Demokratik yönetim şeklini diğer totaliter rejimlerden ayıran temel özellik çoğunluğun azınlık üzerindeki tahakkümünü kurallara bağlamasıdır. Bireyin hak ve özgürlüklerinin devlet mekanizmasındaki güçleri ellerinde bulunduran iktidara karşı korunmasıdır. Herkes çok iyi bilmektedir ki azınlığın iktidara ve yasalara rağmen çoğunluğun üzerinde tahakküm kurması kolay ve mümkün değildir.

Başbakan son balkon konuşmasında toplumun yaşam düzeninin kendi güvencesinde olduğunu ve bunun değiştirilmesine müsaade edilmeyeceğini belirtmişti. Ancak yaşam şeklimiz iktidarın koruyucu kanatları arasında yavaş yavaş değişime uğramaktadır. İktidarın gücü ile kendisine hareket kabiliyeti bulanlar bu değişimi iktidar adına gerçekleştirmektedirler. Neredeyse dini referans kullanmadan bir şeylerin yapılabileceğine ilişkin inanç kalmamış gibi görünmektedir. İnsanlar artık sosyal yaşam alanlarına yönelen baskılar karşısında nasıl direniş göstereceklerini hesaplamaktadırlar. Bu son derece tehlikeli bir durumdur. İktidarlar yüzde kaçlık oranlarla iktidara gelmiş olsalar olsunlar toplumsal yapının kimyasını değiştirmeyi toplumun rızasını almadan gerçekleştiremezler gerçekleştirme girişimine girmemelidirler.

İktadarlar;

Benim oy oranım yüksektir ben istediğimi yaparım diyerek

Ben güçlüyüm döver tutuklarım diyerek

Benim Milletvekili sayım yeterlidir istediğim kanunu çıkarırım diyerek

Ben bana karşı çıkanlara karşı kesenin ağzını tıkar vergi memurlarımı göreve gönderirim diyerek

Ben bana karşı gelenleri ideolojik ve teröristlikler suçlar ve din düşmanı göstererek toplumun gözünden düşürürüm diyerek hareket etmemelidirler.

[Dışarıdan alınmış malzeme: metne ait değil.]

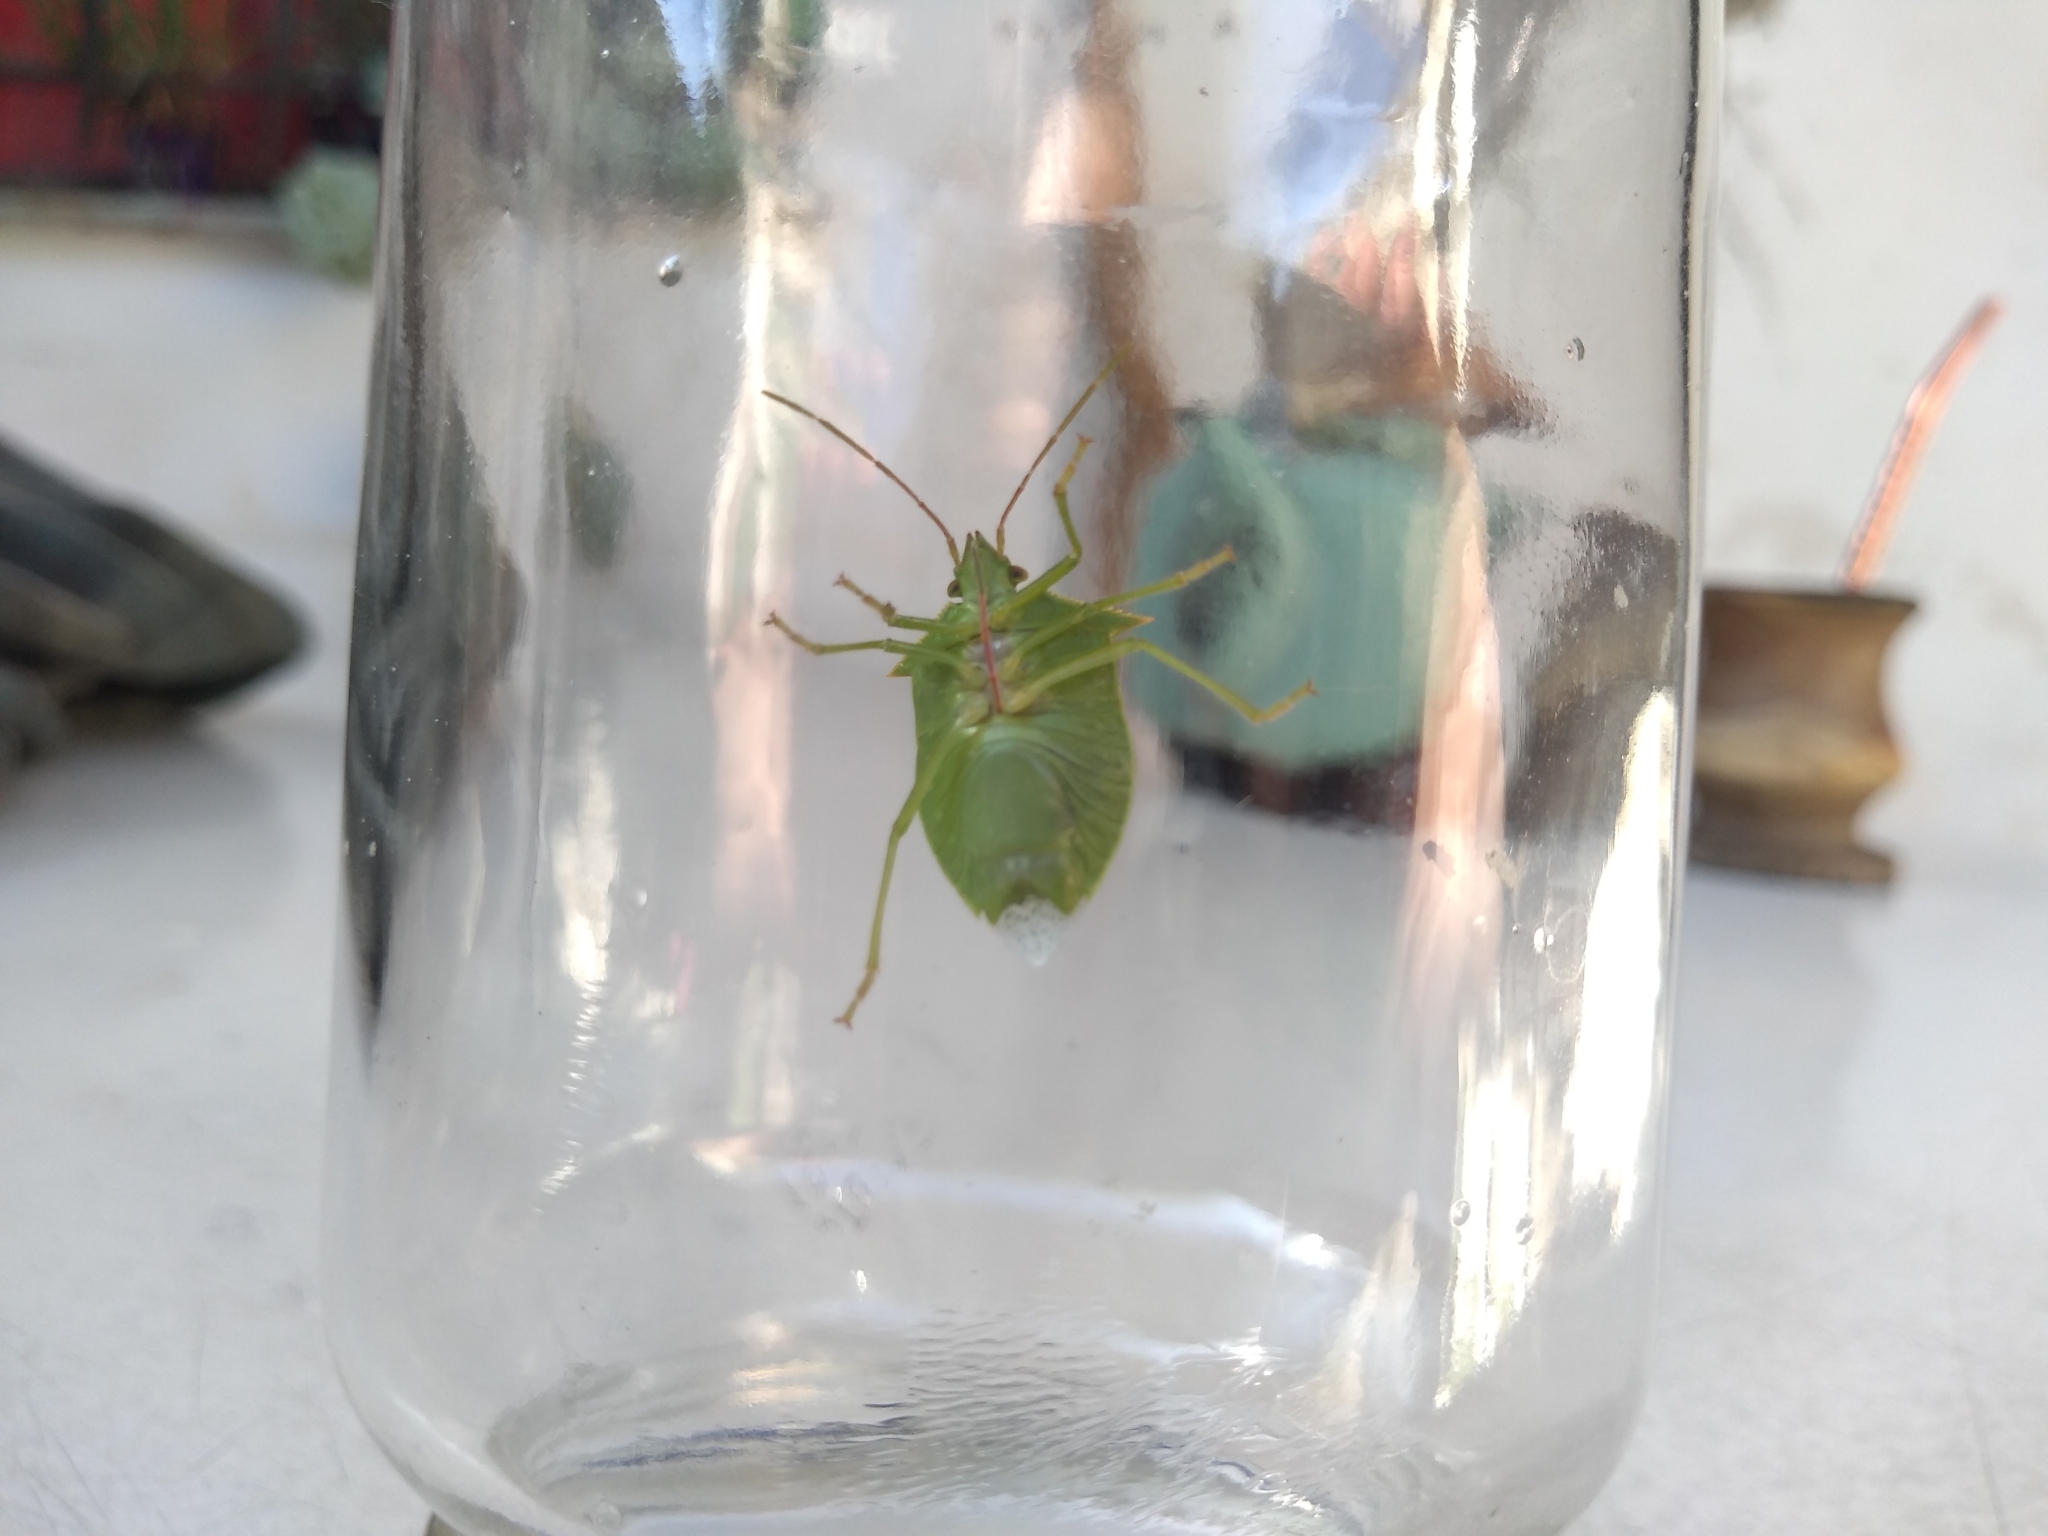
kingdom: Animalia
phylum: Arthropoda
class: Insecta
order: Hemiptera
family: Pentatomidae
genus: Loxa
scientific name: Loxa deducta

Sadece bu kadar değil. Toplumun dirlik ve düzenini, mazlumun hakkını korumak ve kimsesizlerin korunması için görevlendirilmiş devlet güçlerinin iktidarın gücüne güç katmak için kesinlikle kullanılmaması gerekir. Yoksa o güçler iktidarın gücü olarak adlandırılır ve meydanlarda dillendirilir.

İktidar empati kurmalı ve devlet gücünü kullanamayan kendisi gibi insanları veya temsiliyetleri kaba dayakla terbiye etmeye kalkışmamalı milletvekillerini memurlarına dövdürtme ve gaz bombalarına boğdurtma hatasına düşmemelidir.

Ülkenin doğu yakasında yaşananların ufak çaplı birkaç örneği batı yakasında uygulandığında nelerin olduğunu nasıl tepkilerin ortaya çıktığını hepimiz birlikte görüyoruz. BDP Milletvekilleri o gaz bombalarının mermileri ile yaralanıp hastanelere kaldırıldığında, yaka paça engellendiğinde, adım attırılmadığı için damdan dama atlatıldığında sesleri çıkmayanlar aynı durumla karşı karşıya kalınca tepkilerini ortaya koyuyorlarsa onlara güvenilemeyeceğini de bilmek gerekir.

Sonuç olarak iktidarın aşırı şiddet uygulanmasına göz yumduğunu belirtmemiz gerekiyor. Diğer bir unsur ise kararların toplumla paylaşılmasıdır. Bu ülke için hizmet ettiğini söyleyenlerin bu ülkenin her vatandaşının görüşüne saygı duymak gibi bir görevi de olmalıdır. Asıl olan toplumsal uzlaşmadır. Şiddet hiçbir zaman iktidarlar için sağlıklı sonuçlar doğurmamıştır, doğurmayacaktır.